** BEGIN PROVIDED MATERIAL **

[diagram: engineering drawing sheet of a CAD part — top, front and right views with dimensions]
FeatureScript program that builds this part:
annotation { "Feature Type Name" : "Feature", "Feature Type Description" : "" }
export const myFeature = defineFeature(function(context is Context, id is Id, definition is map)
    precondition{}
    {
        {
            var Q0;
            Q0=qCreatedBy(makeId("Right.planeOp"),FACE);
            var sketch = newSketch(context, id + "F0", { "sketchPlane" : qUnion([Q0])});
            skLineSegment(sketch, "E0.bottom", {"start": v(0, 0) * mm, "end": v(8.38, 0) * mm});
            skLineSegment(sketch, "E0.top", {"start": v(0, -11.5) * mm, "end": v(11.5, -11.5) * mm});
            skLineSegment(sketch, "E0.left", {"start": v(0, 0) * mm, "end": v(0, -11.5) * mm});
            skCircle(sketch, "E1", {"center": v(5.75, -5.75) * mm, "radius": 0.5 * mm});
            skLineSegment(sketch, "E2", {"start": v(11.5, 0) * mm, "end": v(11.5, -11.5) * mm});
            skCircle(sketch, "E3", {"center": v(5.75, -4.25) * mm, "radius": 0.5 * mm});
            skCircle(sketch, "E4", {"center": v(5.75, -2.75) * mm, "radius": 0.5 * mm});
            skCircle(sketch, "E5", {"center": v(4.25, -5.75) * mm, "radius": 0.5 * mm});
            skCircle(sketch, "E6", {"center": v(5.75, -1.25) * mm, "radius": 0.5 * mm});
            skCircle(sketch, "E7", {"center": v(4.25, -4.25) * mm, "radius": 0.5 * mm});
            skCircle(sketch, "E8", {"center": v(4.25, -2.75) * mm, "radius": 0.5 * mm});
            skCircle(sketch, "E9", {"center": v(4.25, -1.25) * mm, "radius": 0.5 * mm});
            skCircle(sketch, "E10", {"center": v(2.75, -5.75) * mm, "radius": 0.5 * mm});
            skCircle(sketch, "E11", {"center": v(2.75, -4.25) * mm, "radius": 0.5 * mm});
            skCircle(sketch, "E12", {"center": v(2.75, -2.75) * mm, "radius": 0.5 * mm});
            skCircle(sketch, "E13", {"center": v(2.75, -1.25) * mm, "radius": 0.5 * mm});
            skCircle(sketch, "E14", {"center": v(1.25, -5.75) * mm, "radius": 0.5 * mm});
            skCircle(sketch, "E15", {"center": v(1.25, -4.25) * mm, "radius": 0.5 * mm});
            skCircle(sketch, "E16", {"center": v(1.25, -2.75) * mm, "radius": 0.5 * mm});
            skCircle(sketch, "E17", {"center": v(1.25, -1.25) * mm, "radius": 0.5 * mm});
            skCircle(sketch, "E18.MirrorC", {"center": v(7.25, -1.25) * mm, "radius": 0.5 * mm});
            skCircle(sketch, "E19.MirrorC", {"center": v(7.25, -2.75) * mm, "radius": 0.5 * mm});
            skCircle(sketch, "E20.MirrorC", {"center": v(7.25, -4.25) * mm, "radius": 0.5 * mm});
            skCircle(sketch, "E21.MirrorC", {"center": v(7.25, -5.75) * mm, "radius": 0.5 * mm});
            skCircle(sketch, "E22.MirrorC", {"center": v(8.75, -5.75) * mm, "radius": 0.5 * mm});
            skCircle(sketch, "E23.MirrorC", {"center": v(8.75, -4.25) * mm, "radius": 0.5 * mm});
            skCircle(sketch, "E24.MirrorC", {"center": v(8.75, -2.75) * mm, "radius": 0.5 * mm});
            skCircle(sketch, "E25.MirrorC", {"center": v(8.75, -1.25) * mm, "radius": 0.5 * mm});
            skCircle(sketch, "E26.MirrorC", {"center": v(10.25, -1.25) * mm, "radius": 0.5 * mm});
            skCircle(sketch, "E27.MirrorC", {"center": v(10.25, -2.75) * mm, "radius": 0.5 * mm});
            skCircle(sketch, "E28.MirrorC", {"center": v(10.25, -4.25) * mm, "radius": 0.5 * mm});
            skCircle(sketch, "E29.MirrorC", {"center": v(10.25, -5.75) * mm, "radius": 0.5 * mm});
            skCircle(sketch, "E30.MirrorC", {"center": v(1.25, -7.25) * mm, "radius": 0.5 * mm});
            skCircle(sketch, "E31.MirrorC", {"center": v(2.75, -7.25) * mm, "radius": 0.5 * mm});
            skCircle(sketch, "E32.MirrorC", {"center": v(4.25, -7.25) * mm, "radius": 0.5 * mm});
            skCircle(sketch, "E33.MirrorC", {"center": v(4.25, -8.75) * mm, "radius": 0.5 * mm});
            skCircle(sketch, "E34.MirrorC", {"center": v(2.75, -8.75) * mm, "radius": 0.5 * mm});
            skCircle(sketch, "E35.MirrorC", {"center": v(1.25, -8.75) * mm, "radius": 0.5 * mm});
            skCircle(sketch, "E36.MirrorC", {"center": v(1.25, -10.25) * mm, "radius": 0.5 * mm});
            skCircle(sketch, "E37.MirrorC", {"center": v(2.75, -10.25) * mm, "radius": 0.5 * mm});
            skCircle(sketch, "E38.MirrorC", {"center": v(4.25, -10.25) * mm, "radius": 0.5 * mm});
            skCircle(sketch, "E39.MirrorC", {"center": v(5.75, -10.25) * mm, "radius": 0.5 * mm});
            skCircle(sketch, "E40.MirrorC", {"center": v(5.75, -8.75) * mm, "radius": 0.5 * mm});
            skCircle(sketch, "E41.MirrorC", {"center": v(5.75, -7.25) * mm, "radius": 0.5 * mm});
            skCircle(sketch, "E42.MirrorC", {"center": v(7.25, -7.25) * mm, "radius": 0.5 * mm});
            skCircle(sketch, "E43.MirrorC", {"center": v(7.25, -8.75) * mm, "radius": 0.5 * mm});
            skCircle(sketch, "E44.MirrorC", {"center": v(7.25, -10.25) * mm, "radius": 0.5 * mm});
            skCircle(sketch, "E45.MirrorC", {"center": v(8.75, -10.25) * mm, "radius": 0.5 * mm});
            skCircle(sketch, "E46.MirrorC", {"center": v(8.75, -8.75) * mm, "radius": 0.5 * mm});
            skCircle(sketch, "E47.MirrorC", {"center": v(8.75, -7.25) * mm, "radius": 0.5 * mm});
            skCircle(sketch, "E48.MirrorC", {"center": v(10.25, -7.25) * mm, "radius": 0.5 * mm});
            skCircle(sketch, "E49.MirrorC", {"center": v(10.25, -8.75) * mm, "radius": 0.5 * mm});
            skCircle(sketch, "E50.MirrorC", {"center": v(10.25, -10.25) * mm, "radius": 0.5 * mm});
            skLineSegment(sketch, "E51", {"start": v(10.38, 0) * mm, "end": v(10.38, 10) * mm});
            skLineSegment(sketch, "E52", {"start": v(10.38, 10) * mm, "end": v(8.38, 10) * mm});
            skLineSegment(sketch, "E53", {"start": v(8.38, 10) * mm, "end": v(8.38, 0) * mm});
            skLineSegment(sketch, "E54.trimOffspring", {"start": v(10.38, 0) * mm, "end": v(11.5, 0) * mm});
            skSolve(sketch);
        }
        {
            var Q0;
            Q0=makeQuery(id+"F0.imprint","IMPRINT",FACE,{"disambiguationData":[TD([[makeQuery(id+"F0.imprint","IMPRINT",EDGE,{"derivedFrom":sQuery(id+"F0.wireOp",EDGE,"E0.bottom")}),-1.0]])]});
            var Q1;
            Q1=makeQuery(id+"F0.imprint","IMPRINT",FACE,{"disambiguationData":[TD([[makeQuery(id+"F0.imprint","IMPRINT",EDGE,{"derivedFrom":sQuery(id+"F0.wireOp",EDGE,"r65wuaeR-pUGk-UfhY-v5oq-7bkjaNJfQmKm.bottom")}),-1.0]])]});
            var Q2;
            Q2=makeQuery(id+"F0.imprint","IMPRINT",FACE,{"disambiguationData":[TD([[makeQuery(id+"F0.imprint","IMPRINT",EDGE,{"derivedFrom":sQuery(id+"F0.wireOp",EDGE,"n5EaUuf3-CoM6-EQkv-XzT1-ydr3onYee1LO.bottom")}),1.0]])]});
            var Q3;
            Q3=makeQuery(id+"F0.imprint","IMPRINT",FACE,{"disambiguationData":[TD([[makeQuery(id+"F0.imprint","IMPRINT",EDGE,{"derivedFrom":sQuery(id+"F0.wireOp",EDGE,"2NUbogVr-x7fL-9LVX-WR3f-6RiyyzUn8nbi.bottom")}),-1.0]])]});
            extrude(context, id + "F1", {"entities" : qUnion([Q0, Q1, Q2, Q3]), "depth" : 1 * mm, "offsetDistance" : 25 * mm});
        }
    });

** END PROVIDED MATERIAL **

DIRECTIVE:
Locate each line in the records that contains the string "skLineSegment" and copy those lines out in full. Matching is case-sensitive.

WRITTEN RESPONSE:
            skLineSegment(sketch, "E0.bottom", {"start": v(0, 0) * mm, "end": v(8.38, 0) * mm});
            skLineSegment(sketch, "E0.top", {"start": v(0, -11.5) * mm, "end": v(11.5, -11.5) * mm});
            skLineSegment(sketch, "E0.left", {"start": v(0, 0) * mm, "end": v(0, -11.5) * mm});
            skLineSegment(sketch, "E2", {"start": v(11.5, 0) * mm, "end": v(11.5, -11.5) * mm});
            skLineSegment(sketch, "E51", {"start": v(10.38, 0) * mm, "end": v(10.38, 10) * mm});
            skLineSegment(sketch, "E52", {"start": v(10.38, 10) * mm, "end": v(8.38, 10) * mm});
            skLineSegment(sketch, "E53", {"start": v(8.38, 10) * mm, "end": v(8.38, 0) * mm});
            skLineSegment(sketch, "E54.trimOffspring", {"start": v(10.38, 0) * mm, "end": v(11.5, 0) * mm});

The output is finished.